#### EXERCISE DATA ####
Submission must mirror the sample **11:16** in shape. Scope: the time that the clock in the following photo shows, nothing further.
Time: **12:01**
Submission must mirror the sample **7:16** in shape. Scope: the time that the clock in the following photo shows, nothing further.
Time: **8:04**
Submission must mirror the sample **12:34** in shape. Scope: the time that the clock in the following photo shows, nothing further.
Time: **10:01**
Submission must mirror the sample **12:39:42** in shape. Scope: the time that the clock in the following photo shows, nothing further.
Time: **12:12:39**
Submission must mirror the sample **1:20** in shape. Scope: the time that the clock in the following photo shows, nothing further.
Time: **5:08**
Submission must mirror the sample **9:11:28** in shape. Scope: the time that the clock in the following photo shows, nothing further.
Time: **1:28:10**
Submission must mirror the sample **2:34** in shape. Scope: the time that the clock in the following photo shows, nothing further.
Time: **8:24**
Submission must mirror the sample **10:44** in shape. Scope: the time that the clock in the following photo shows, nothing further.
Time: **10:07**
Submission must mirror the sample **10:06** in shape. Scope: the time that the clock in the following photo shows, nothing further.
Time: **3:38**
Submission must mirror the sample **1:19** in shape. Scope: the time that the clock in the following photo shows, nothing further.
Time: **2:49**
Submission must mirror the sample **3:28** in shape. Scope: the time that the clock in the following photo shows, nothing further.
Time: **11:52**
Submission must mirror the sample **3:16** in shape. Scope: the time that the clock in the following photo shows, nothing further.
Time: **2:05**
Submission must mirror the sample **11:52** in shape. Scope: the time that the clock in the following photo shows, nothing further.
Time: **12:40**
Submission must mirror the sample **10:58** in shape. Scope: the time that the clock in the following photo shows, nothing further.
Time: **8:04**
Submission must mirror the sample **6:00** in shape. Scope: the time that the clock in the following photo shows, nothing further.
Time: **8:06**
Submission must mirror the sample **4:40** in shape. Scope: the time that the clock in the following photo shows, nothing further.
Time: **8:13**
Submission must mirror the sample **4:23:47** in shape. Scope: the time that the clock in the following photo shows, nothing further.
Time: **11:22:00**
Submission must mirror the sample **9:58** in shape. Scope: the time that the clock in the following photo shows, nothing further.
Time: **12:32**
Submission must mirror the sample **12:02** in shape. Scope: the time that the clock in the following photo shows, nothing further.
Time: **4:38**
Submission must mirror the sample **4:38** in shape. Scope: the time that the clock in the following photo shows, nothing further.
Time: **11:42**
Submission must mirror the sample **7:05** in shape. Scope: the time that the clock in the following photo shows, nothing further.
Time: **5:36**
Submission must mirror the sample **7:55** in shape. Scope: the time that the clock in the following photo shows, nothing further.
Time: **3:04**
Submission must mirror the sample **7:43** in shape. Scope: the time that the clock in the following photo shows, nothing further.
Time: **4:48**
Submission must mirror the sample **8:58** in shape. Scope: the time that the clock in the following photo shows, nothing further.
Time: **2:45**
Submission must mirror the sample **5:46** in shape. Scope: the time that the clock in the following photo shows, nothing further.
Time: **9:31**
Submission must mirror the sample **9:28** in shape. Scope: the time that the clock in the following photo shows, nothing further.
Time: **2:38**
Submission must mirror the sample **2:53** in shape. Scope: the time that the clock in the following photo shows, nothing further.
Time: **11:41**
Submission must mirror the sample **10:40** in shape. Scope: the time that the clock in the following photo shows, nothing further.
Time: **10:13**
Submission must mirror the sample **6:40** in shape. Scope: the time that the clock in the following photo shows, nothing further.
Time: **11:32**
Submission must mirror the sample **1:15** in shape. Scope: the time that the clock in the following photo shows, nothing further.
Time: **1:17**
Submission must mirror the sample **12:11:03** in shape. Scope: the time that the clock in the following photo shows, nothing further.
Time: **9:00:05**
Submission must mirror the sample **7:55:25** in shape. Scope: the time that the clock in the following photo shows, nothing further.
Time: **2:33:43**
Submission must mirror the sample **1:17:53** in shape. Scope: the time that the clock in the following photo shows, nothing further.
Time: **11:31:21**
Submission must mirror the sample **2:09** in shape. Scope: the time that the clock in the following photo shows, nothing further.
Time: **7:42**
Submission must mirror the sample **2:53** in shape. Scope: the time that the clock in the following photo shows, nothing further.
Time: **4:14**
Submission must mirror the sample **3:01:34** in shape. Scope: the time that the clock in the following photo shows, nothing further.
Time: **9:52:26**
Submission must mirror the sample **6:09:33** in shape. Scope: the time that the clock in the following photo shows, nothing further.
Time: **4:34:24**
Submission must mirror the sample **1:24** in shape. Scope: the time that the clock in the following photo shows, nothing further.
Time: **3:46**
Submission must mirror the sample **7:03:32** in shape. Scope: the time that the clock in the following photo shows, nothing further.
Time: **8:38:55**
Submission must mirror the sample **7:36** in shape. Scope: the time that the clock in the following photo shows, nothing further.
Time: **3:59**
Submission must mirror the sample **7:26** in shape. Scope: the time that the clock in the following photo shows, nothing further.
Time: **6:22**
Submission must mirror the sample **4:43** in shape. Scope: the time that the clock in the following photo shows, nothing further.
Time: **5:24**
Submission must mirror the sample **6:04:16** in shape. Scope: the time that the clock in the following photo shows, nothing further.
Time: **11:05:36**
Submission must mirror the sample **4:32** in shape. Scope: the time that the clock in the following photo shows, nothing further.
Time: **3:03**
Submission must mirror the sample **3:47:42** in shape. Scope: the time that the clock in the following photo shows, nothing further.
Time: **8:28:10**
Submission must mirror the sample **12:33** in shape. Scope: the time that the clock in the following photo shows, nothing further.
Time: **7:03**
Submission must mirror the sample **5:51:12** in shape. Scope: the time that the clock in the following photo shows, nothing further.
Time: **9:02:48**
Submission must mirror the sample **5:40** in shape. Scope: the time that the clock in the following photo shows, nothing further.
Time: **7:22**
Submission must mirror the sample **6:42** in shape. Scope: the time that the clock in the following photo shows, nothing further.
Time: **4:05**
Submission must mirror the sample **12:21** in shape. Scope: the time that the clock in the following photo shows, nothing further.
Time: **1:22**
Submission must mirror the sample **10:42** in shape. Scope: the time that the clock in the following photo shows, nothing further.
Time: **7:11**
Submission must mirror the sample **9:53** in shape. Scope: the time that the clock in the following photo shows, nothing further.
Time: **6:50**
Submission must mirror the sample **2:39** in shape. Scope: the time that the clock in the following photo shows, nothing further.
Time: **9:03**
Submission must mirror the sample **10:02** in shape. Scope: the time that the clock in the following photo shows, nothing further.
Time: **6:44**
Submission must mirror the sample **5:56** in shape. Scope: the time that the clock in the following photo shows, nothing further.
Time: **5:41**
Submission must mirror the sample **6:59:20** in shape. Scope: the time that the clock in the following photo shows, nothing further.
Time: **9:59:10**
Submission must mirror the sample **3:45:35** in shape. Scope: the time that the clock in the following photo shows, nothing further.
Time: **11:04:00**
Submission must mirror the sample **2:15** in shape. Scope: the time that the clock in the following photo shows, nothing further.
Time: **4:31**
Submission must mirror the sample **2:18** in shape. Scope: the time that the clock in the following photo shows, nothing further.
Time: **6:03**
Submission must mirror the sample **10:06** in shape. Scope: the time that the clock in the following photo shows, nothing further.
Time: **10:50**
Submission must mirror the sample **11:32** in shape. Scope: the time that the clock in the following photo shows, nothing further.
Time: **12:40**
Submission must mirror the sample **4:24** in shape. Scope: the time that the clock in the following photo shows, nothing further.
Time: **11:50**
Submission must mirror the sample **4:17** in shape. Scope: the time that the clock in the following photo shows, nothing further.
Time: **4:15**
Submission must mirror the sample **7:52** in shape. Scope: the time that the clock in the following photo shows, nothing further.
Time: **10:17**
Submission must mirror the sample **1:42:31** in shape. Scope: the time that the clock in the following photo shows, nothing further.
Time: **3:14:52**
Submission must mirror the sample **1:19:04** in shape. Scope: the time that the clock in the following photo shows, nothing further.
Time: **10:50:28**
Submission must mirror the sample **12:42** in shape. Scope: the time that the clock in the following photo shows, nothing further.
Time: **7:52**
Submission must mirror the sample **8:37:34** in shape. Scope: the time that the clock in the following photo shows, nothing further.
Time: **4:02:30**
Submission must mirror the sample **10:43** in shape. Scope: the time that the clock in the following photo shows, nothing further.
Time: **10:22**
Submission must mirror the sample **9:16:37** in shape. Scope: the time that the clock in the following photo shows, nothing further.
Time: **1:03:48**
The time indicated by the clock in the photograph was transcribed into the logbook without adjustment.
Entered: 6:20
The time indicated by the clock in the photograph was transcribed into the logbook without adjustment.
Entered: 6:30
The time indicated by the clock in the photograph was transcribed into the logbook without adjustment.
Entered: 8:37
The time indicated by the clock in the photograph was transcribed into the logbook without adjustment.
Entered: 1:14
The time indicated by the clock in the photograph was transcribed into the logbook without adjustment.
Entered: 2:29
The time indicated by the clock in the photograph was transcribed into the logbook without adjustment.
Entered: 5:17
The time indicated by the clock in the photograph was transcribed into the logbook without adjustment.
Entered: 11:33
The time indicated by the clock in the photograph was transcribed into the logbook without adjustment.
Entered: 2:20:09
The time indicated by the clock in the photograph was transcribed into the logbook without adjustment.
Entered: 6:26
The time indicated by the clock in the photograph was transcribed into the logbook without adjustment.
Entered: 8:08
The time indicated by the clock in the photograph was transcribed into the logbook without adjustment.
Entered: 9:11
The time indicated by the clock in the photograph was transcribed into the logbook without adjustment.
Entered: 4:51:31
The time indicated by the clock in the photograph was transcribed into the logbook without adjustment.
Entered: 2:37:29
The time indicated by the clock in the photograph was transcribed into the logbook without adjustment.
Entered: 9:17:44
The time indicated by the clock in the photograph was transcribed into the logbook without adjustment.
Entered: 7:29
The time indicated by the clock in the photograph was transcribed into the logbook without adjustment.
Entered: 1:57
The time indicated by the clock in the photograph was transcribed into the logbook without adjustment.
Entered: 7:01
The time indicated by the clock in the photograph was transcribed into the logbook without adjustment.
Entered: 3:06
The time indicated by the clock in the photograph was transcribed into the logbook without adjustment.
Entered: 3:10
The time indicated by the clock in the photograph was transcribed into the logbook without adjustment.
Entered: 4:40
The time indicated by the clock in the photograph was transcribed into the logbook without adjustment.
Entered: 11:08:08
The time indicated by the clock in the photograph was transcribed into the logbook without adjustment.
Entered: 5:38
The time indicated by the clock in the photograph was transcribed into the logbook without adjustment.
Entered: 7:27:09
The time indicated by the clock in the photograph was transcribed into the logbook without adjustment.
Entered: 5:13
####
### THE PROBLEM
Retype the lines above exactly, starting with the first line of the items and stopping after the line that contains "Time: **3:38**", including that line.

### RESPONSE TO THE EXERCISE
Submission must mirror the sample **11:16** in shape. Scope: the time that the clock in the following photo shows, nothing further.
Time: **12:01**
Submission must mirror the sample **7:16** in shape. Scope: the time that the clock in the following photo shows, nothing further.
Time: **8:04**
Submission must mirror the sample **12:34** in shape. Scope: the time that the clock in the following photo shows, nothing further.
Time: **10:01**
Submission must mirror the sample **12:39:42** in shape. Scope: the time that the clock in the following photo shows, nothing further.
Time: **12:12:39**
Submission must mirror the sample **1:20** in shape. Scope: the time that the clock in the following photo shows, nothing further.
Time: **5:08**
Submission must mirror the sample **9:11:28** in shape. Scope: the time that the clock in the following photo shows, nothing further.
Time: **1:28:10**
Submission must mirror the sample **2:34** in shape. Scope: the time that the clock in the following photo shows, nothing further.
Time: **8:24**
Submission must mirror the sample **10:44** in shape. Scope: the time that the clock in the following photo shows, nothing further.
Time: **10:07**
Submission must mirror the sample **10:06** in shape. Scope: the time that the clock in the following photo shows, nothing further.
Time: **3:38**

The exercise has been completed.